After that choreographer and joker Larry Keigwin joined the discussion. He and his company participated in a 3-week residency at UNCSA and he spoke about the creative process of working with the students. He definitely added spice to the evening. Matt asked something along the lines of "what was the day to day like during the residency?" and Larry replied, "We did laundry. We did laundry in our washing machines and we were being domestic." He joked about how our small New York apartments were so different from being down in Winston-Salem, NC.

What was important about his actual work was the process and the mentoring aspect, which both he and Ethan commented on. Ethan made a remark about the old fashioned idea of being a "diva" and thinking that no students or anybody can talk to a teacher because of his status. This is not the most effective way to work, he believed - and I couldn't agree more.

The program ended with a piece Keigwin worked on with the UNCSA students during his residency, called "Natural Selection." He explained it was someone influenced by the theme of survival of the fittest, and that was clear in the animalistic movements and aggression of the dancers. It was in this movement language the students appeared most comfortable.

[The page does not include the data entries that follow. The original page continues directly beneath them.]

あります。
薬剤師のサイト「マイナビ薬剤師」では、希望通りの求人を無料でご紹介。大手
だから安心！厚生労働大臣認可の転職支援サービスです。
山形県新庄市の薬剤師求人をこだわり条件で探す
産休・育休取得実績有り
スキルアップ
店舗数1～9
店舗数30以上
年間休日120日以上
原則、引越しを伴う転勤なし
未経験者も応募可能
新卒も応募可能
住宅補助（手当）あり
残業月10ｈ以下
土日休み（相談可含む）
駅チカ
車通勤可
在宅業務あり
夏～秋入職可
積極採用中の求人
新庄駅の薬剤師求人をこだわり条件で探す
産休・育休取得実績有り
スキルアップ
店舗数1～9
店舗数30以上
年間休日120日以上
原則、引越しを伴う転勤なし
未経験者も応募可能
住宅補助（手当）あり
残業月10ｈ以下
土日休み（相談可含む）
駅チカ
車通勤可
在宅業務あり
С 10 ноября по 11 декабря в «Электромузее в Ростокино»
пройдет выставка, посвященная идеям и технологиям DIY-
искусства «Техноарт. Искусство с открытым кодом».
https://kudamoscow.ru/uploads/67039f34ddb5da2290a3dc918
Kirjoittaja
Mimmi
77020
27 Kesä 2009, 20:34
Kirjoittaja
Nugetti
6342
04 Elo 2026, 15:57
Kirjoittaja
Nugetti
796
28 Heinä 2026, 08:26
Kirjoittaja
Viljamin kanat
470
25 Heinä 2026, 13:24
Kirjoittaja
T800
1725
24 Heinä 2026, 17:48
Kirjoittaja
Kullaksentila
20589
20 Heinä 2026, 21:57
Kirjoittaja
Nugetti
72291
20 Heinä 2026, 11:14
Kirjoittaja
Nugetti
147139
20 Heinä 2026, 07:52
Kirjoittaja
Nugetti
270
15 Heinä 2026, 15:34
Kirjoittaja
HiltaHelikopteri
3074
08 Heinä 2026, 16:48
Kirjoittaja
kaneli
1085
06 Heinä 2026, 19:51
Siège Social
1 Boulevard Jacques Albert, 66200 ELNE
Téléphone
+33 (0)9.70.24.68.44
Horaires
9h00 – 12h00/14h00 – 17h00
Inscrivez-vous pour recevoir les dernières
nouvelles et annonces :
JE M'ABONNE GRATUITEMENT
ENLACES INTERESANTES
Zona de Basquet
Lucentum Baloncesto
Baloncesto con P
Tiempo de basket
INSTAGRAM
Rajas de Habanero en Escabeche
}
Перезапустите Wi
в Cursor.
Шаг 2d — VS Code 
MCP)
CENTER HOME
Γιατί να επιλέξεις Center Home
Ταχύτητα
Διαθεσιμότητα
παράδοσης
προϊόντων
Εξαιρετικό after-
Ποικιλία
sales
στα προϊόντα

The piece is filled with choreographic intrigue. At one point two men support a woman who runs perpendicular to the back wall. Later she runs up and climbs atop a pyramid of people to reach the wall. At another point, the dancers make a bridge, one after the other lining the front panel in backbends as someone crawls underneath. It's a great game of strength and the students played well, doing their dean and their school proud.

Afterwards I enjoyed the lovely reception with Tonya (who wrote about the program here) and Doug. Oh and apparently there's more from the UNCSA students coming this weekend...


tonya said...

I really enjoyed reading this, Taylor! The students did seem really comfortable with Keigwin's movement vocabulary, right, and surprisingly so, to me -- I'd have thought it would have been the hardest. Good for them! That was one of the best Guggenheim programs.

Taylor said...

I know, I would have expected that to be the hardest as well!

Anonymous said...

I thoroughly enjoyed the evening and an added bonus was speaking with Ethan to express my appreciation for his hard work and dedication over the years with ABT and as reflected in this latest undertaking with NCSA.